Hallo Dieter, hallo Nils,

ich sehe das mit der unteren Frequenz ähnlich. Es in etwa vergleichbar mit Leistungen in auf den ersten Blick extrem überdimensionierten Größenordnungen: Es geht nicht darum, sie in jeden Falle auszureizen sondern eine gute Reserve zu haben, damit das System in einem Bereich weit vor den Leistunggrenzen und damit sauber/präzise/verzerrungsarm läuft.
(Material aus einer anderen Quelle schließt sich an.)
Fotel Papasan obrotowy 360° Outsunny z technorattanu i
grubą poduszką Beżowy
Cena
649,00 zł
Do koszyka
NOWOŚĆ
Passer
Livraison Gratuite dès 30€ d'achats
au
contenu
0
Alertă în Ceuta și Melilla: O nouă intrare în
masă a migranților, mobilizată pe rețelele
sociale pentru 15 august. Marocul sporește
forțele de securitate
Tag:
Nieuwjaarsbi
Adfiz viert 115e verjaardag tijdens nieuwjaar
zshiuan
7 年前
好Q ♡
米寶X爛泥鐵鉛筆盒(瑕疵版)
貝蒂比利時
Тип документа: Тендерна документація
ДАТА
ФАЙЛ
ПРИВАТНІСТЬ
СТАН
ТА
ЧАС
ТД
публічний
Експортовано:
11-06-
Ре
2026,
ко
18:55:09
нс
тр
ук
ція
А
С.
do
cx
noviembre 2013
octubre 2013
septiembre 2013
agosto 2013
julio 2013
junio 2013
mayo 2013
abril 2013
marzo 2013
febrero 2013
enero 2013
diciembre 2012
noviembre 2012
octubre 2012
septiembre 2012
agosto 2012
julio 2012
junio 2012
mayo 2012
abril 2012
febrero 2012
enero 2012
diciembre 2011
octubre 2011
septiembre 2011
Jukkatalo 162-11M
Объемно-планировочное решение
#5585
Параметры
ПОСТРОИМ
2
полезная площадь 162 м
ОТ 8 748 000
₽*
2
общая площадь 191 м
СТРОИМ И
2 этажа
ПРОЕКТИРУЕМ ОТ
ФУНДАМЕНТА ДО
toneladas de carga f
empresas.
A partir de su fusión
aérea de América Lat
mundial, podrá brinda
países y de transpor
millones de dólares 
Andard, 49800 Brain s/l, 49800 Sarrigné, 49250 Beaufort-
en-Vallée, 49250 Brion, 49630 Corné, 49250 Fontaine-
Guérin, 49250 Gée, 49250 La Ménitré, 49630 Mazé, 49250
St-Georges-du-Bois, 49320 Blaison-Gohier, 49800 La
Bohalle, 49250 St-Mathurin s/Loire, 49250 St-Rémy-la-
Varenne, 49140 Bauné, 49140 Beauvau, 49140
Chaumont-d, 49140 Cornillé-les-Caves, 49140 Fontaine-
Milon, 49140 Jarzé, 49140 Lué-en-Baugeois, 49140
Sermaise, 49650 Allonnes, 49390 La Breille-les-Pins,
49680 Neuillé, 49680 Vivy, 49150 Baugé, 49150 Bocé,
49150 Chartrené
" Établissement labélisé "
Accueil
Mein Sub könnte auch noch dank Acourate 16Hz, lasse ich aber, weil dann Leistungen abgerufen werden, die bei manchen Stücken sicher zu einer Zunahme an Verzerrungen führen werden (ich höre bekanntlich in Naturlautstärke). 50% der Leistungsreserven und des maximalen Membranhubs sind aus meiner Sicht ein guter Richtwert, der nicht dauerhaft überschritten werden sollte.

Davon abgesehen: Der tiefste Ton, der noch von manchen als Ton wahrgenommen wird, bewegt sich in der Größenordnung des Subkontra C mit 16,4 Hz. Alles darunter fühlt man nur noch, was nicht automatisch bedeutet, es wäre unwesentlich für die Rezeption authentischer Musikwiedergabe. Gerade bei Kirchenmusik (Orgel- und Chorwerke) kann man auf manchen Aufnahmen, noch Infraschall-Ereignisse registrieren, vorzugsweise durch Verkehrsgeräusche außerhalb der Kirche erzeugt, ab und zu auch durch Resonanzen, die bei tiefsten Orgelregistern angeregt werden. Das kann die Raumerfahrung eines großen Kirchenschiffs durchaus plastischer machen.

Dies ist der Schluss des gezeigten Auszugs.